[Recorded data]
/---

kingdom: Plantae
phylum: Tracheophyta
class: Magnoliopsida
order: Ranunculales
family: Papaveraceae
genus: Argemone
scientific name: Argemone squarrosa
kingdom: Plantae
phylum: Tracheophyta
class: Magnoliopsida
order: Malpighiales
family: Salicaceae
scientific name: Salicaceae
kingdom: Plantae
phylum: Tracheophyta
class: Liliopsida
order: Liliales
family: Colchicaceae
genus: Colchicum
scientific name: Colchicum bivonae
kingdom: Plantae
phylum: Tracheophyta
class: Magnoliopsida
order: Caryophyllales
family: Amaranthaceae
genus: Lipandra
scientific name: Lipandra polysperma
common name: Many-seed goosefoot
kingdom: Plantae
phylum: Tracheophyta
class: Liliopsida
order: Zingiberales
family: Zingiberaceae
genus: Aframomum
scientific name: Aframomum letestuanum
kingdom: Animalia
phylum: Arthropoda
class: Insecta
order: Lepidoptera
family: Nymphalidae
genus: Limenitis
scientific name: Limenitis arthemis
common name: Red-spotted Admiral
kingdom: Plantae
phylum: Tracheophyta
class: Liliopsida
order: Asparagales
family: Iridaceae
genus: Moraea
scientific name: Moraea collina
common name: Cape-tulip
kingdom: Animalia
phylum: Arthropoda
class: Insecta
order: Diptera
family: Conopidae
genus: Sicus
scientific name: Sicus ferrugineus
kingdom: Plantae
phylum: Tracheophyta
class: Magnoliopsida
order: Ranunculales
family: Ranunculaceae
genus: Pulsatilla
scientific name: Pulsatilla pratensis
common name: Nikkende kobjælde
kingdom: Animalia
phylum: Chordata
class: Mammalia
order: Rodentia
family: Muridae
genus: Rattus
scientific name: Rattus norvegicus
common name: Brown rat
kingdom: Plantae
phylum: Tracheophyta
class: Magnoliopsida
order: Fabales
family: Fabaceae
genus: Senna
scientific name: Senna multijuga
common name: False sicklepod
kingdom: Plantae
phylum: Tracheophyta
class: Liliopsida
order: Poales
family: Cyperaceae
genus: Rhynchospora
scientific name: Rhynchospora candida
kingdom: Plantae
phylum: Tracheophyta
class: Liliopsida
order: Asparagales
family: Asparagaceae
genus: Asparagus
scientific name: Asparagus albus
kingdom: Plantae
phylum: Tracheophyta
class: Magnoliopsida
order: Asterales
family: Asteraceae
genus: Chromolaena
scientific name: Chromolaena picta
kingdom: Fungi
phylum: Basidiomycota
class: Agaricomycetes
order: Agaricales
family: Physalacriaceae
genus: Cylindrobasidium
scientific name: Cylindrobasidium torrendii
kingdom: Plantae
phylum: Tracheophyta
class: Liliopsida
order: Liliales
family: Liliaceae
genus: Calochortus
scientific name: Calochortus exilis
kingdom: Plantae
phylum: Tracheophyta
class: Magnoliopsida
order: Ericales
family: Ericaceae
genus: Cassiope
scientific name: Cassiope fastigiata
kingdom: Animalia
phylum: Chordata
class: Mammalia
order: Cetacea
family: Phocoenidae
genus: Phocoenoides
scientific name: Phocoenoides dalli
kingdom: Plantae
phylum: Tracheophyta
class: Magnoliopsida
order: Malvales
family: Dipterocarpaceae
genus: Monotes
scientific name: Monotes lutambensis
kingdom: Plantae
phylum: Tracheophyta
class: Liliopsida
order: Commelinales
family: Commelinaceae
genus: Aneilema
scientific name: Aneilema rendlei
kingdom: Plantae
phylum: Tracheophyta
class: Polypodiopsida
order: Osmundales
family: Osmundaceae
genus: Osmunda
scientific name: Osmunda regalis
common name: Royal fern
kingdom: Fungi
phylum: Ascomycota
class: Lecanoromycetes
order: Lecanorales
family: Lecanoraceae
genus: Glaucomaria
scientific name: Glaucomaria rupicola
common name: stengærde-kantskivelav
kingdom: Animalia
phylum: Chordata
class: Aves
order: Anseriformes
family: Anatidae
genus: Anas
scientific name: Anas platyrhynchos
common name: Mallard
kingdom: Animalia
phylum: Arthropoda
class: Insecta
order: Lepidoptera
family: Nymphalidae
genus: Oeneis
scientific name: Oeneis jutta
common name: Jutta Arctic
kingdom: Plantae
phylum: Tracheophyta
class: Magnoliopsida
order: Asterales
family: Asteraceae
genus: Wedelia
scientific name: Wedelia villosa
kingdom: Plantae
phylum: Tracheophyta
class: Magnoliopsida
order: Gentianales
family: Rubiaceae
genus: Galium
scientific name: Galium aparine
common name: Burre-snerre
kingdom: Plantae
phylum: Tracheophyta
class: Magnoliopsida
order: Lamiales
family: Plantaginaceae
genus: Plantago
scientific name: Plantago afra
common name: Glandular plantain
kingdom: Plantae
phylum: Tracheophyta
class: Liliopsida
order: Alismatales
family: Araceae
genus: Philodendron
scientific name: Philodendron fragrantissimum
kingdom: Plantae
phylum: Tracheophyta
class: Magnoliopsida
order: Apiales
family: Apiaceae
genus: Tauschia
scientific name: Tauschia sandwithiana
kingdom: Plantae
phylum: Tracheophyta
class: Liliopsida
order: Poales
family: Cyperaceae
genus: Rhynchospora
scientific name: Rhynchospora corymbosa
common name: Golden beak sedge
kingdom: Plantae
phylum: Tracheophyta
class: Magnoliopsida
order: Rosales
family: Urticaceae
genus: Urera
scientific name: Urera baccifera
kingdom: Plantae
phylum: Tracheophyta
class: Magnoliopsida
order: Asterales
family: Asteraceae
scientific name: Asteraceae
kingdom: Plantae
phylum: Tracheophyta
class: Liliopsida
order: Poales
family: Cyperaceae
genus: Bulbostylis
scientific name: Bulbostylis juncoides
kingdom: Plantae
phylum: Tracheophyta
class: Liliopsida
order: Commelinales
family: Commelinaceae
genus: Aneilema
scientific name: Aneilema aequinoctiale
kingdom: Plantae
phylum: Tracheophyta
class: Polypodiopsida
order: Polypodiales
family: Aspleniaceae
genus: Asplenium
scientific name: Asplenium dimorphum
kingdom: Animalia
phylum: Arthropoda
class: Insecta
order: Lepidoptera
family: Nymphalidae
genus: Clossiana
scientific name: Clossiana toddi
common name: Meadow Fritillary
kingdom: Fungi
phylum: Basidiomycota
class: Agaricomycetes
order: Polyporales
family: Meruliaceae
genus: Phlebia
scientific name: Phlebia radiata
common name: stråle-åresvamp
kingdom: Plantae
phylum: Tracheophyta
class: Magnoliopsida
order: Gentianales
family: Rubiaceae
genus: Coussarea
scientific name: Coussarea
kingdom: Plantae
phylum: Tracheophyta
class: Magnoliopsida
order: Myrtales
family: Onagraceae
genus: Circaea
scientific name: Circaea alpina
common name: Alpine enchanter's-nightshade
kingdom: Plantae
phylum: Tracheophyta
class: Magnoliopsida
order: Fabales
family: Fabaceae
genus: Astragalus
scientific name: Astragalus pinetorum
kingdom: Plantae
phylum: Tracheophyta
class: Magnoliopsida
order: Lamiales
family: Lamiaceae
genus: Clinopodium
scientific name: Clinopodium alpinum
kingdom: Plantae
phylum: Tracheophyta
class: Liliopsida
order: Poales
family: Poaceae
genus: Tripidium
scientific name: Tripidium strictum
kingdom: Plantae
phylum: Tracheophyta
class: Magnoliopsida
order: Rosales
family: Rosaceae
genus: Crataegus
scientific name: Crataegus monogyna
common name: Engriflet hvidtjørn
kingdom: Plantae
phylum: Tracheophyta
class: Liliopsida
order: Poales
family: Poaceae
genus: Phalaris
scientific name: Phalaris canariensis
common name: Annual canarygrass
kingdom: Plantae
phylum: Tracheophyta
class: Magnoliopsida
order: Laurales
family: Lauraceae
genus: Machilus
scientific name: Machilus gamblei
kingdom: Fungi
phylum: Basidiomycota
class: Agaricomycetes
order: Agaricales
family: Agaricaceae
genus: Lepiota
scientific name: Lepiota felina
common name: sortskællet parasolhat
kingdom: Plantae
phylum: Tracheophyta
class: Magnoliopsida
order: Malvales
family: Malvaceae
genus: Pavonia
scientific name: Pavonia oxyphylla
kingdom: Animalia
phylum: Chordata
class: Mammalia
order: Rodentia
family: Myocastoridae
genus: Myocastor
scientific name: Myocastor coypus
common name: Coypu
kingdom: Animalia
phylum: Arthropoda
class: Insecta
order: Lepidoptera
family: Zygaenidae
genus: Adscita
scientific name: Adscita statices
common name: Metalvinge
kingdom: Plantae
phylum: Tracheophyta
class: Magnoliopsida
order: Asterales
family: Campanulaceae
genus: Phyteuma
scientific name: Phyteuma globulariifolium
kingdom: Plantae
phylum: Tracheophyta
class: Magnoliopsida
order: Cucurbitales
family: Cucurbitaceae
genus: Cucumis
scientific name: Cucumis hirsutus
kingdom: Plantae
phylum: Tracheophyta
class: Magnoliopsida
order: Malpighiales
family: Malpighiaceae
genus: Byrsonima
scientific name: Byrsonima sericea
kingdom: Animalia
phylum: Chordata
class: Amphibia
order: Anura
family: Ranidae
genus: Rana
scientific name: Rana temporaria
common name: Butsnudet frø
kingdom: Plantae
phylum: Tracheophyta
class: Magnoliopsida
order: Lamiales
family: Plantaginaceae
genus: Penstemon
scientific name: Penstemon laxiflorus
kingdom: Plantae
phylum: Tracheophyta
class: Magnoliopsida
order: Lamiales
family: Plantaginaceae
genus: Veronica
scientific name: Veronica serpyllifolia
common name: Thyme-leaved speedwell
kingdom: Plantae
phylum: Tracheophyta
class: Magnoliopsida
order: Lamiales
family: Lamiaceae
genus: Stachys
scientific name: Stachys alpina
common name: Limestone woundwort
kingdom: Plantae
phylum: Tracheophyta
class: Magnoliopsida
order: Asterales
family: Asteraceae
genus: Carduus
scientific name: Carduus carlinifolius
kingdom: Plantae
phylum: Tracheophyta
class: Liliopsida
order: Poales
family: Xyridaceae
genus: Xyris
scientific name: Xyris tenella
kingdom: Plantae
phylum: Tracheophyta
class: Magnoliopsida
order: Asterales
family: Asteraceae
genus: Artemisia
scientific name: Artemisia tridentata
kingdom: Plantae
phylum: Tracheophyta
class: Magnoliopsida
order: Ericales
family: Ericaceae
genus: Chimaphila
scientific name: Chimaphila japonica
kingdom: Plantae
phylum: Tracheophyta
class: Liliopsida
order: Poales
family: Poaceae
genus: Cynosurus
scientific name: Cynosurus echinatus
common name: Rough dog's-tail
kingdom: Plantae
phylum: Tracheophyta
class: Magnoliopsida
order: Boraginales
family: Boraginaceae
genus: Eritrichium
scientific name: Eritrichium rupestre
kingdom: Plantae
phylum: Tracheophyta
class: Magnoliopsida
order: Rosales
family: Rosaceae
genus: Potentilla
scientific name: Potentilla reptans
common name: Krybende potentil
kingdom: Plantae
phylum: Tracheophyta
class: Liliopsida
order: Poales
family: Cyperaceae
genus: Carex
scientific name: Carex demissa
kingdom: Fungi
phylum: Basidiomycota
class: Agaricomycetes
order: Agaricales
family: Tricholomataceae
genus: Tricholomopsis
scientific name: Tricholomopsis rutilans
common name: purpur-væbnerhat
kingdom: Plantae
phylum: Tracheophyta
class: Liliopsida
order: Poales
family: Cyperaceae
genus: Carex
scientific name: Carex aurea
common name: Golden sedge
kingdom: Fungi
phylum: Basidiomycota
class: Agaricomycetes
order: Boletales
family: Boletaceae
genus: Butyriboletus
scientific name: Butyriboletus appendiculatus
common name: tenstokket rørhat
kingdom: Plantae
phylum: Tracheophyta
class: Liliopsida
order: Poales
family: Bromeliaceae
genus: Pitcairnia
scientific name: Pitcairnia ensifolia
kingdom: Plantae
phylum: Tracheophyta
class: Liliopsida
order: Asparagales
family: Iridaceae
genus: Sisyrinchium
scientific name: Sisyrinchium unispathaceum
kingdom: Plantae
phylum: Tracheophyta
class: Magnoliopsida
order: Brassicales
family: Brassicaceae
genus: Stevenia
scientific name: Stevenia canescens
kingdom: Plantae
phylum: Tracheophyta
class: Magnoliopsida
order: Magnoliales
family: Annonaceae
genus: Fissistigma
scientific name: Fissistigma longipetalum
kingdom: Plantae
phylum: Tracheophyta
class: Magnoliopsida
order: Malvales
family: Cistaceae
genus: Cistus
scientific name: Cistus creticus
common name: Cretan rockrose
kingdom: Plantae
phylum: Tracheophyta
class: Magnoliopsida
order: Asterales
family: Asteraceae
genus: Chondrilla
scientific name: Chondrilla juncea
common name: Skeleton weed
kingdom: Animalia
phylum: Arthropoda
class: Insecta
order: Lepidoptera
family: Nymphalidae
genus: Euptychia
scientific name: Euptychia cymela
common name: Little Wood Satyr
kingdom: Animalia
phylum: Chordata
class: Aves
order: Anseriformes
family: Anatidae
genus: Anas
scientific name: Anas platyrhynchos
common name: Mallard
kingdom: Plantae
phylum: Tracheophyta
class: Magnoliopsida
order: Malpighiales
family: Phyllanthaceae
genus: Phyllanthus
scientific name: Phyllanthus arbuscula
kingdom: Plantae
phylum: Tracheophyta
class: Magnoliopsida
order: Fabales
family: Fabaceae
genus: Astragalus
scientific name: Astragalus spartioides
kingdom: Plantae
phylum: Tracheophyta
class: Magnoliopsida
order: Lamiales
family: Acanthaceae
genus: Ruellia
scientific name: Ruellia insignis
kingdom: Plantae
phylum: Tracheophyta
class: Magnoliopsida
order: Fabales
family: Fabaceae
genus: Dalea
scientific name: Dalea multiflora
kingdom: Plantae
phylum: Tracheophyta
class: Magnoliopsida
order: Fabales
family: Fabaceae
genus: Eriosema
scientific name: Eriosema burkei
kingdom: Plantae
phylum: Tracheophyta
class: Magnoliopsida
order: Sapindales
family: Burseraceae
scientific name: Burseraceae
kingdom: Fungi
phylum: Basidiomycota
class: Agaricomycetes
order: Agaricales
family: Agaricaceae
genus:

\---

Report how many lines of the listing contain the string "Rhynchospora". Give only the number.

4